Only one stretch of the data below should be repeated: the lines from the line containing "candle holder: present" through the line containing "waste basket: present", inclusive, exactly as they are.

-- RECORD SET follows --

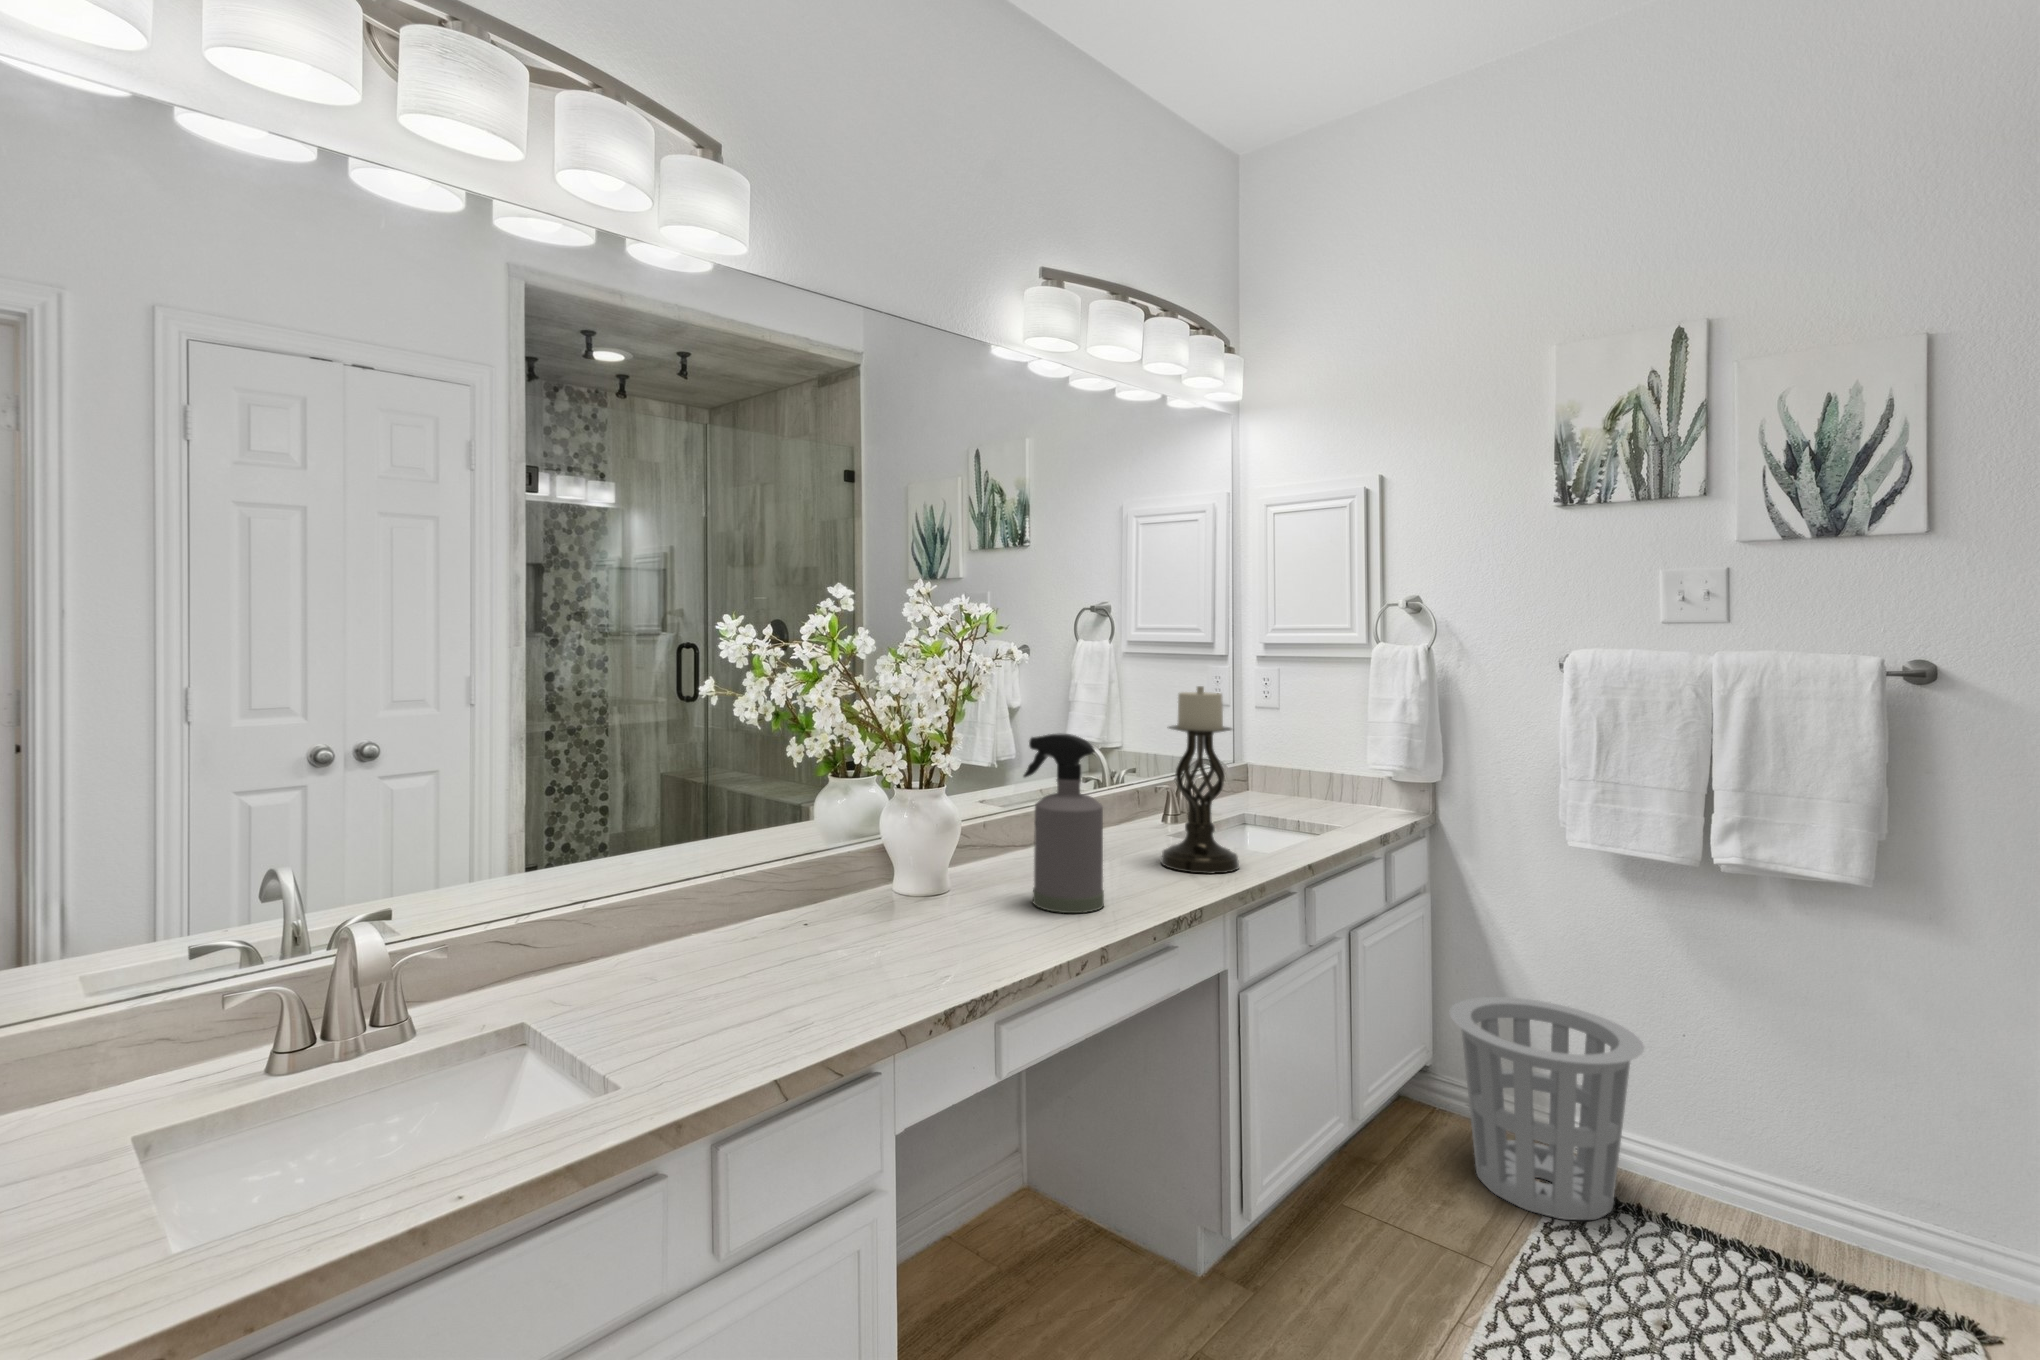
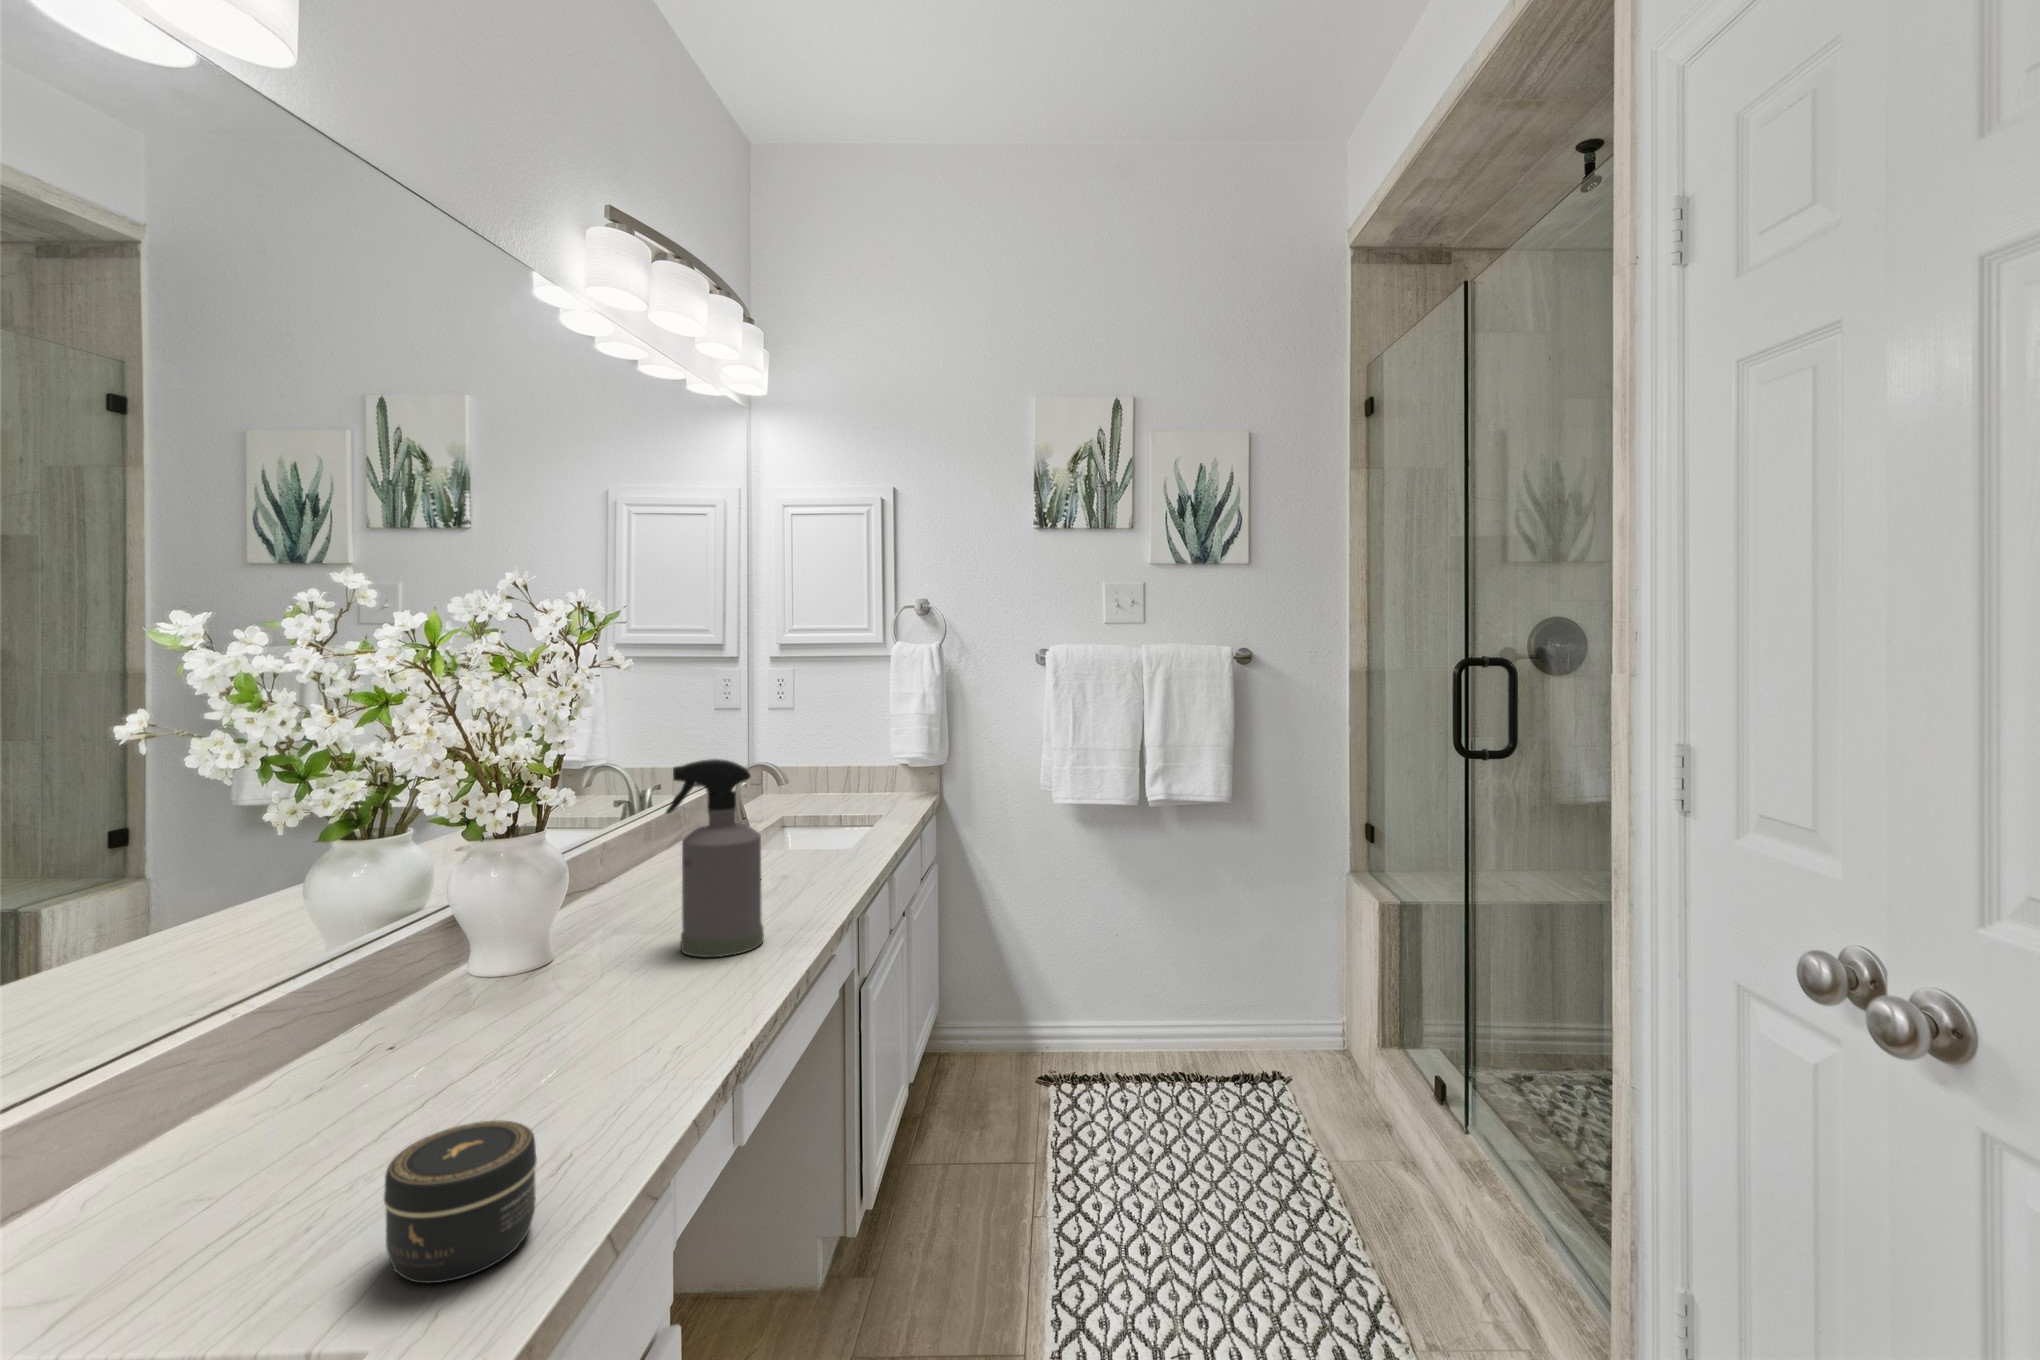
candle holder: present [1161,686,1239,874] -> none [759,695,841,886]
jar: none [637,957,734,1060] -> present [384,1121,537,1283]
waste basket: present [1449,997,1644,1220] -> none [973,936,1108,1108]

-- RECORD SET concluded --
-- RECORD SET follows --

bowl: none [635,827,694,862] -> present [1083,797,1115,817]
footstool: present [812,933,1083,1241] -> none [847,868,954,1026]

-- RECORD SET concluded --
-- RECORD SET follows --

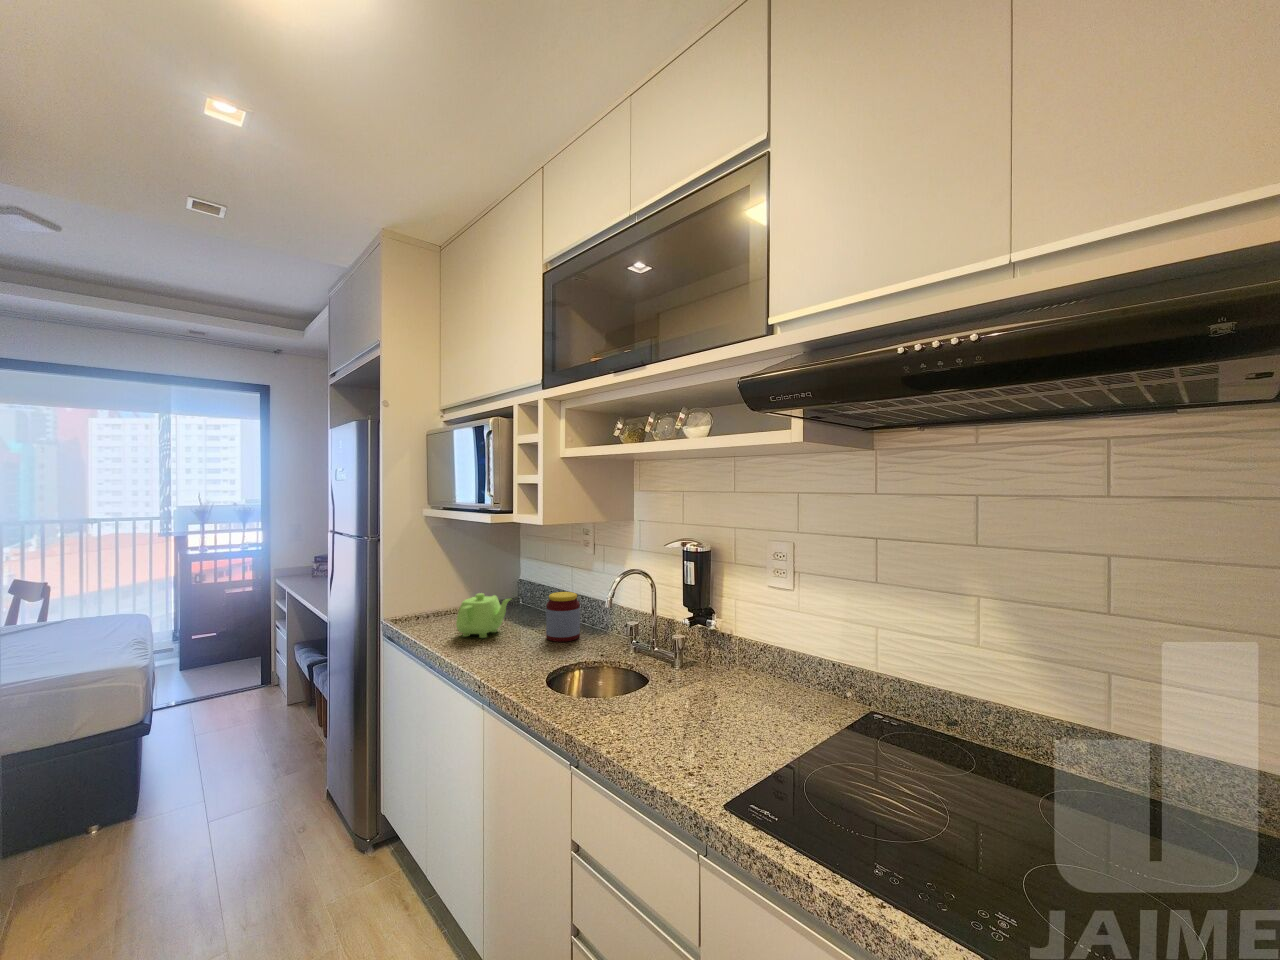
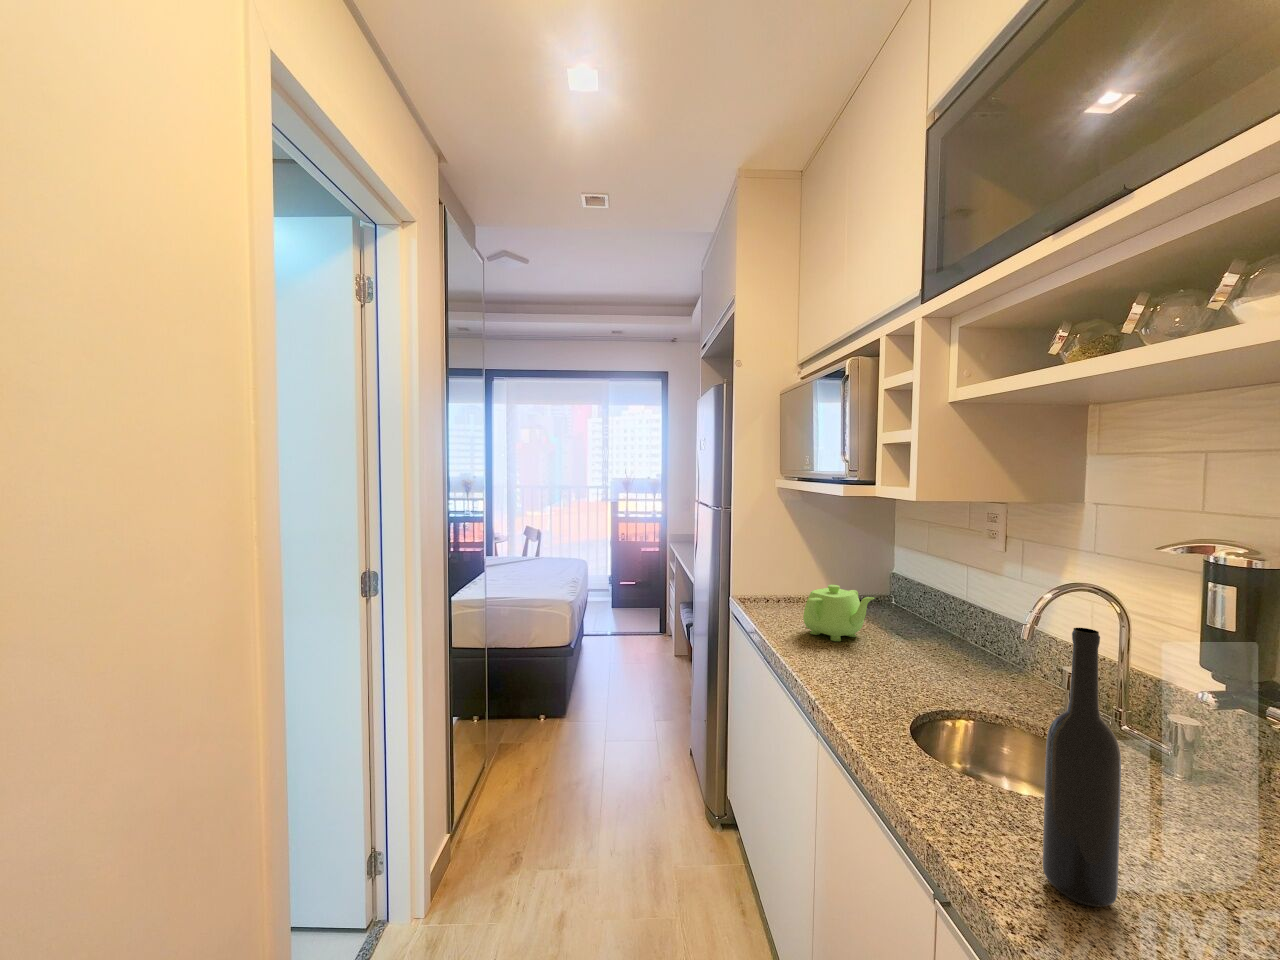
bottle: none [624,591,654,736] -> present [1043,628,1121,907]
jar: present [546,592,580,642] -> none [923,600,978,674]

-- RECORD SET concluded --

SOLUTION TO THIS EXERCISE
candle holder: present [1161,686,1239,874] -> none [759,695,841,886]
jar: none [637,957,734,1060] -> present [384,1121,537,1283]
waste basket: present [1449,997,1644,1220] -> none [973,936,1108,1108]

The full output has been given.